══ Data
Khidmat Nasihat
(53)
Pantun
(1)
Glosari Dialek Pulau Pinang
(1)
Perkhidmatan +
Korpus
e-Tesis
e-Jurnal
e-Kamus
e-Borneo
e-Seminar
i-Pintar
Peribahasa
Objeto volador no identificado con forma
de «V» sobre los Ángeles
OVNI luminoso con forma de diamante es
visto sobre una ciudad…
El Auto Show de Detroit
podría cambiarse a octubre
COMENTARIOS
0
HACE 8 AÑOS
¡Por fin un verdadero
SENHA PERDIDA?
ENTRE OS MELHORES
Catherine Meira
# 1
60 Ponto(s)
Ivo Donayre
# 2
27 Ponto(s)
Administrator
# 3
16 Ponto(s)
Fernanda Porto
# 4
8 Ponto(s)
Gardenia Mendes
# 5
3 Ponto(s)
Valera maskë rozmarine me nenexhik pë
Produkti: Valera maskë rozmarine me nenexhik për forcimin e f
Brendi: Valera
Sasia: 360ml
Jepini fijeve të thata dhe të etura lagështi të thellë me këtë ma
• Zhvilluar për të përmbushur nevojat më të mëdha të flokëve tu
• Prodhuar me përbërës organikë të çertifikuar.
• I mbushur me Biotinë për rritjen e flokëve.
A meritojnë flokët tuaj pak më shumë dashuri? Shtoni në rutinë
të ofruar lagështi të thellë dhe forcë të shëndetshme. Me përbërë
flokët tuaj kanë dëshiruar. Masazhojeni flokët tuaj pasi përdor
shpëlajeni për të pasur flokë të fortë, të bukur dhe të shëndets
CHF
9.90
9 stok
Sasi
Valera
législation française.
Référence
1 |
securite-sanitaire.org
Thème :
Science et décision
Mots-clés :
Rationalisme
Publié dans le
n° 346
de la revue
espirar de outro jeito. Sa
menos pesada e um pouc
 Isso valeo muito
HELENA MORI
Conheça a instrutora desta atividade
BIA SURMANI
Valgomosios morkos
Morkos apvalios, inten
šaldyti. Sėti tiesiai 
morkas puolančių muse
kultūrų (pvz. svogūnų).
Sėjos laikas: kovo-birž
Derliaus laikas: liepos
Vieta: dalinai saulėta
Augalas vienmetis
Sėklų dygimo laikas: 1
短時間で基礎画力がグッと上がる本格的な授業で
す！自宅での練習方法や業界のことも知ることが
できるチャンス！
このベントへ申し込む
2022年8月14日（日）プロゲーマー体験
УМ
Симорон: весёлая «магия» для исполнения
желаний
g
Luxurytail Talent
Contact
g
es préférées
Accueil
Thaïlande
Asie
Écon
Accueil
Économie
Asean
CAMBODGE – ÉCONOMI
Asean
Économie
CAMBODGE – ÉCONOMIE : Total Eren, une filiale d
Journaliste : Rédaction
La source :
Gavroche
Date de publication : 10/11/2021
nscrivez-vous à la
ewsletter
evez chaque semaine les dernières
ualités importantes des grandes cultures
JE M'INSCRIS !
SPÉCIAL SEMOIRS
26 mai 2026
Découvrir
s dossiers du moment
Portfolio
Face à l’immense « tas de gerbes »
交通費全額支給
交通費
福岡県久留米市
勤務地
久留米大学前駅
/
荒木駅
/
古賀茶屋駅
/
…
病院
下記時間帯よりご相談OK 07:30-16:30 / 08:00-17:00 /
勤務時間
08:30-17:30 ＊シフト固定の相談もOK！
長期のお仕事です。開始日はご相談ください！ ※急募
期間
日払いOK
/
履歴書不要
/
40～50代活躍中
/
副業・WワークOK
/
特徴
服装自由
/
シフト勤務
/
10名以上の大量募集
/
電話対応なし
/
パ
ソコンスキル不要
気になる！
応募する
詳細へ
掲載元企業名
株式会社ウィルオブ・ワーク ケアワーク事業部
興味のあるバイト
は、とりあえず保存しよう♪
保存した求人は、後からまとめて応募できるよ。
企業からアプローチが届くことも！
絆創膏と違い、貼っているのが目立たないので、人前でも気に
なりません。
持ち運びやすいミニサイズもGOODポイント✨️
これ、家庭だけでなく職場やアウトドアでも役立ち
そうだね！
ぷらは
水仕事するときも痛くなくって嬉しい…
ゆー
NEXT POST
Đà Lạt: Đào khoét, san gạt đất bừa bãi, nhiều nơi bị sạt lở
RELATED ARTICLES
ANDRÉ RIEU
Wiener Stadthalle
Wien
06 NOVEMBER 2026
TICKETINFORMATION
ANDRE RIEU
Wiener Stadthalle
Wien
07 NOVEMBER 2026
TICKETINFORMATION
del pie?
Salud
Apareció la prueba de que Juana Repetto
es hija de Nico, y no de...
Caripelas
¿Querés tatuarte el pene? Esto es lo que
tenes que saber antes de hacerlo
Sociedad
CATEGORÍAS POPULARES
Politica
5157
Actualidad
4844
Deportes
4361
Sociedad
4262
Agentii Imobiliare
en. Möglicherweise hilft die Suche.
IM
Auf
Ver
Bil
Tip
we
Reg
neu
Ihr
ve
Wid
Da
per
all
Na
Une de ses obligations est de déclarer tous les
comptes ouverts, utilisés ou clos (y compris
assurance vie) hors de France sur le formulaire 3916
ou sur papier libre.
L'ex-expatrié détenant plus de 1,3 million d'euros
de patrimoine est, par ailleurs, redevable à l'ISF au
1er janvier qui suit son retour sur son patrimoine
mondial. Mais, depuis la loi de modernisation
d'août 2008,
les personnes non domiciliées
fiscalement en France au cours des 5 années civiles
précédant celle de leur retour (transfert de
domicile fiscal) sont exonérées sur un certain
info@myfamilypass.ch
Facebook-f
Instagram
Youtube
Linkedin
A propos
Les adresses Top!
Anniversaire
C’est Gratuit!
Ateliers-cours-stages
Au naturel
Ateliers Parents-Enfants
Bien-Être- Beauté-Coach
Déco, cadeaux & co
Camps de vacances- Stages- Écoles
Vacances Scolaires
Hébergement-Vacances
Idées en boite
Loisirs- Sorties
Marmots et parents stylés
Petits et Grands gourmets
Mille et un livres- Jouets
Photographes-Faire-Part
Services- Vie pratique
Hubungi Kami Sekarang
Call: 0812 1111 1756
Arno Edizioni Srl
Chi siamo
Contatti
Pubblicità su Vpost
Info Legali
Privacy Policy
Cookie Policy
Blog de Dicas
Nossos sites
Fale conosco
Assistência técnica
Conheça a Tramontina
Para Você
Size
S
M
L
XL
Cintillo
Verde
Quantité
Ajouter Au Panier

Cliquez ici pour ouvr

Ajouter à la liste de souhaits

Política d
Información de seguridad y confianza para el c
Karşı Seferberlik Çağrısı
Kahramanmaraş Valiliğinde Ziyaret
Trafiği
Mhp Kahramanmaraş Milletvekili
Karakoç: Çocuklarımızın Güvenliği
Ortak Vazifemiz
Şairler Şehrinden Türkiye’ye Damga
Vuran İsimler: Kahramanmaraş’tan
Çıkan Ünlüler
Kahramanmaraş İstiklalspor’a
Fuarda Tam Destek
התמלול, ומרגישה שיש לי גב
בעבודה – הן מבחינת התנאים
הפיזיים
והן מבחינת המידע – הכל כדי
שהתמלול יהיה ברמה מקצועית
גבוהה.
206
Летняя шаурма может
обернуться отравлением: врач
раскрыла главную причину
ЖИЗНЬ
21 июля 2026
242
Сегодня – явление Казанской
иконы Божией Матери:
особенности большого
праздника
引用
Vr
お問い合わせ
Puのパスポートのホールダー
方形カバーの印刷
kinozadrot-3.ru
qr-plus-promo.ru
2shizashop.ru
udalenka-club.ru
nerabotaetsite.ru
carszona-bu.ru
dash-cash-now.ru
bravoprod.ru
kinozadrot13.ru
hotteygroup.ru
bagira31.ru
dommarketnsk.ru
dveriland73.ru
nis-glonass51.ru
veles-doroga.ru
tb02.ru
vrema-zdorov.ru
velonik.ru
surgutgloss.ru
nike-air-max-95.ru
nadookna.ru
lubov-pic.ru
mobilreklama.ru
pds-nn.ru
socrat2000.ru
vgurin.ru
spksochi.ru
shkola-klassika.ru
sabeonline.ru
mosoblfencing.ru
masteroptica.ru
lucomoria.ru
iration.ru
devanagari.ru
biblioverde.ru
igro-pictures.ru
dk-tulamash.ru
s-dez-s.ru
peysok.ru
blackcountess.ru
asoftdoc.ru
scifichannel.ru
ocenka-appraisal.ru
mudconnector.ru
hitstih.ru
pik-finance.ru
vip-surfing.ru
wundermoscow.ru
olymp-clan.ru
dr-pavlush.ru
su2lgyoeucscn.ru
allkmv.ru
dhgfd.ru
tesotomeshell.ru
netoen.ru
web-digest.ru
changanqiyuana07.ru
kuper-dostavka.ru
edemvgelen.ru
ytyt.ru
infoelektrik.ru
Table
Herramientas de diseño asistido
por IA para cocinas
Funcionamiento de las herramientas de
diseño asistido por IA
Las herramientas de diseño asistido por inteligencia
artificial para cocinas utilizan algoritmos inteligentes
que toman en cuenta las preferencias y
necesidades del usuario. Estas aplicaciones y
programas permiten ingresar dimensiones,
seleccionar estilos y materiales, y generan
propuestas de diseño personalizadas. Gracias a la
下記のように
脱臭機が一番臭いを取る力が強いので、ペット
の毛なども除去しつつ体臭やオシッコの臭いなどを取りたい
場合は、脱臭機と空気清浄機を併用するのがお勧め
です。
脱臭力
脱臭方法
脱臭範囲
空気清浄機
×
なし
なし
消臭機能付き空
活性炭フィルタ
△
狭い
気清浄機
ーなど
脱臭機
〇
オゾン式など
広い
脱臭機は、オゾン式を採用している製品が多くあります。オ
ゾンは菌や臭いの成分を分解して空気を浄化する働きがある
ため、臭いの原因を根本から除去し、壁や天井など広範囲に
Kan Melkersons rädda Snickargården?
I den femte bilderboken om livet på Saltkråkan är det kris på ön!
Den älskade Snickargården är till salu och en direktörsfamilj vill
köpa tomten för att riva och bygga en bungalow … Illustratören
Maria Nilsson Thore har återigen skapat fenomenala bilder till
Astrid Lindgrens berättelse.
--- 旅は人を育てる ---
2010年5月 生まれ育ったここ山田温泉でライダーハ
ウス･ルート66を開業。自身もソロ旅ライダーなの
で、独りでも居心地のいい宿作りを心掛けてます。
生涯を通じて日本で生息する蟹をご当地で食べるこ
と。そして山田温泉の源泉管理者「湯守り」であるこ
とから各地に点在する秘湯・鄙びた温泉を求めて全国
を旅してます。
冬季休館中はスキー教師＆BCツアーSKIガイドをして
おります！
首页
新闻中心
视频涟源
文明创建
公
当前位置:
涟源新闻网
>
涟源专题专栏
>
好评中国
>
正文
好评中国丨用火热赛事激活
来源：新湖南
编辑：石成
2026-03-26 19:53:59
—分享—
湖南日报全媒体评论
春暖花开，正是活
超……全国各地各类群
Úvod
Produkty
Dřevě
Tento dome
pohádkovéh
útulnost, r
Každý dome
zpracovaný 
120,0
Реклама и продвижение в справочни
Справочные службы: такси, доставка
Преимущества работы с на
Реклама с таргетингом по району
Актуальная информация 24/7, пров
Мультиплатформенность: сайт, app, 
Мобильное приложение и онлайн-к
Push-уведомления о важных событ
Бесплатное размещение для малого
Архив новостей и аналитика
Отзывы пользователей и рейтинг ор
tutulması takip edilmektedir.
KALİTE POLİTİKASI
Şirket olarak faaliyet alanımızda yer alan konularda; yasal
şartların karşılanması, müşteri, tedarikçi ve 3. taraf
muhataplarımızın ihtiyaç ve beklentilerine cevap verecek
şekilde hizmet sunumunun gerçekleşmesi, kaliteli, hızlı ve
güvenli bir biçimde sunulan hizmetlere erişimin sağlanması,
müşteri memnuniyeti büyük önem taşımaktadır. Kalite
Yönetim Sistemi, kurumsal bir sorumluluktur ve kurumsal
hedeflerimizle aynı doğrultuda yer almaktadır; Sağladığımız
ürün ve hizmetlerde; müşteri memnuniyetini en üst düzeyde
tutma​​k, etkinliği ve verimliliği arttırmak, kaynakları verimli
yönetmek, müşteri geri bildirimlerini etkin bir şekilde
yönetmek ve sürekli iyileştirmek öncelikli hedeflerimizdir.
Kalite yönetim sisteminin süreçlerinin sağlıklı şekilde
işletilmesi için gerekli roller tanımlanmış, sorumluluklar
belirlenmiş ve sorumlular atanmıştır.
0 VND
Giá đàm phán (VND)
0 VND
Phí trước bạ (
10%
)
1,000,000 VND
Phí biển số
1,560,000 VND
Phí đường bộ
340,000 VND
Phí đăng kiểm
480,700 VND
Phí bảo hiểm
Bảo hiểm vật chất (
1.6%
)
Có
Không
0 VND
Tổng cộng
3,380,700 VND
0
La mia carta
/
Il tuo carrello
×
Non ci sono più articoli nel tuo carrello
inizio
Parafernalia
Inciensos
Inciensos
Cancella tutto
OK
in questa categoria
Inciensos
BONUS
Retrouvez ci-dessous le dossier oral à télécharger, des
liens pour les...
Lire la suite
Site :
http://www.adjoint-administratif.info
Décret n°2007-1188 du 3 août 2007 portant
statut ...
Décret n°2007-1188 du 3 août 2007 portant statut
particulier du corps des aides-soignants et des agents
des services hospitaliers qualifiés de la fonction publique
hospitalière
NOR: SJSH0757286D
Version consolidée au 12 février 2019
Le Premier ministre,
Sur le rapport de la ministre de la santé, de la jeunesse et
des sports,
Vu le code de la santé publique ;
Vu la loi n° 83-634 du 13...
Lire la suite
════
Work order: Find how many lines of the listing hold "août" and give the number by itself.

Your response: 3